O ASPSP se situa no Oceano Atlântico(00º55.1’N,029º20.7’W), distando 1010 Km da cidade de Natal (RN), Brasil. A única ilha habitavél é a Belmonte que tem 5380 m², tudo isso é no meio do Oceano Atlântico, onde o apoio mais próximo é Fernando de Noronha, que está a dois dias de navegação a barco. O arquipélago é considerado um dos lugares mais inóspitos do Brasil.

Em 1998, foi inaugurada a Estação Científica na Ilha Belmonte, dando início ao PROARQUIPÉLAGO. A presença permanente de cientistas na estação Científica justifica a habitabilidade no Arquipélago, fundamental para obter o reconhecimento internacional como território brasileiro e manter o direito das 200 milhas náuticas adjacentes. Todos os cientistas têm que passar por um treinamento da Marinha do Brasil, antes de viajar para o ASPSP. O treinamento tem duração de uma semana e aborda diversos assuntos, entre os quais estão: sobrevivência no mar, combate a incêndio, comunicação via rádio, primeiro socorros, etc.
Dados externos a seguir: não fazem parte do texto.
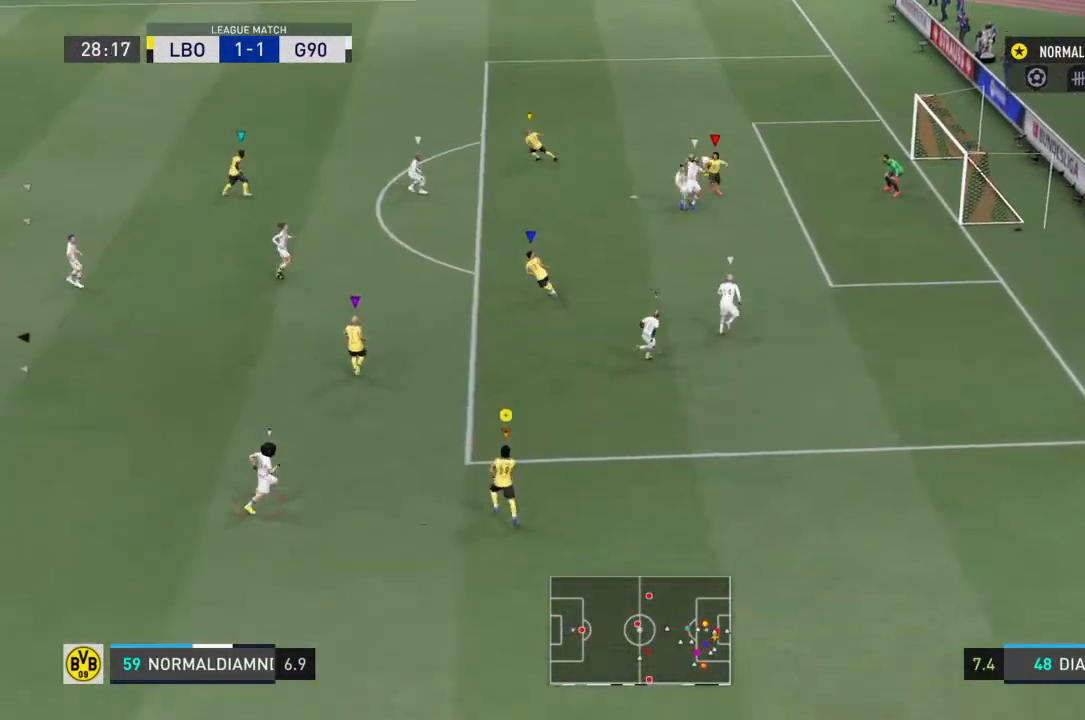
{"buttons": ["R2"], "left_stick": "up", "right_stick": "center", "events": [[333, "R2", "down"]]}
Viajei para a base da Marinha do Brasil em Natal (RN), para receber as últimas instruções. Lá conheci Marcelo e Kiko, e encontrei o Werner, que havia feito o treinamento Pre-arquipelago comigo. Esses foram os pesquisadores que formaram, junto comigo, a expedição 109.

No dia seguinte partimos de avião para o arquipélago de Fernando de Noronha, onde passamos um dia antes de embarcar no barco de pesca “Transmar II” que nos levaria até a nossa próxima parada, o Arquipélado de São Pedro e São Paulo. Viajamos por dois dias, vendo apenas céu e mar, até chegarmos ao nosso destino.

A primeira olhada para o ASPSP causa um sentimento estranho, mas agradável, é uma mistura de ansiedade com alegria, incerteza se é apenas um sonho ou realidade, para muitos o maior sentimento é o de alívio daqueles balanços do barco; para aqueles que não sentem o mau estar do balanço, o sentimento maior é o de satisfação de estar chegando ali. Paralelamente, e tão intenso como esses sentimentos, vem a certeza de ter sido abençoado por Deus, por estar tendo a oportunidade que pouquissímas pessoas tiveram ao passar por esse mundo.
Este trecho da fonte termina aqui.